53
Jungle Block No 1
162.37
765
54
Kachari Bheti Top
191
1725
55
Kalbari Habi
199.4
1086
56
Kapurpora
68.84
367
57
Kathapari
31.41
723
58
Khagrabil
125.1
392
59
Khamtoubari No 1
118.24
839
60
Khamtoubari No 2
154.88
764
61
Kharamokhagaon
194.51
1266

....

Rewrite the lines of the records above as a numbered list, leaving out any blank lines.

**EXERCISE RESPONSE**
1. 53
2. Jungle Block No 1
3. 162.37
4. 765
5. 54
6. Kachari Bheti Top
7. 191
8. 1725
9. 55
10. Kalbari Habi
11. 199.4
12. 1086
13. 56
14. Kapurpora
15. 68.84
16. 367
17. 57
18. Kathapari
19. 31.41
20. 723
21. 58
22. Khagrabil
23. 125.1
24. 392
25. 59
26. Khamtoubari No 1
27. 118.24
28. 839
29. 60
30. Khamtoubari No 2
31. 154.88
32. 764
33. 61
34. Kharamokhagaon
35. 194.51
36. 1266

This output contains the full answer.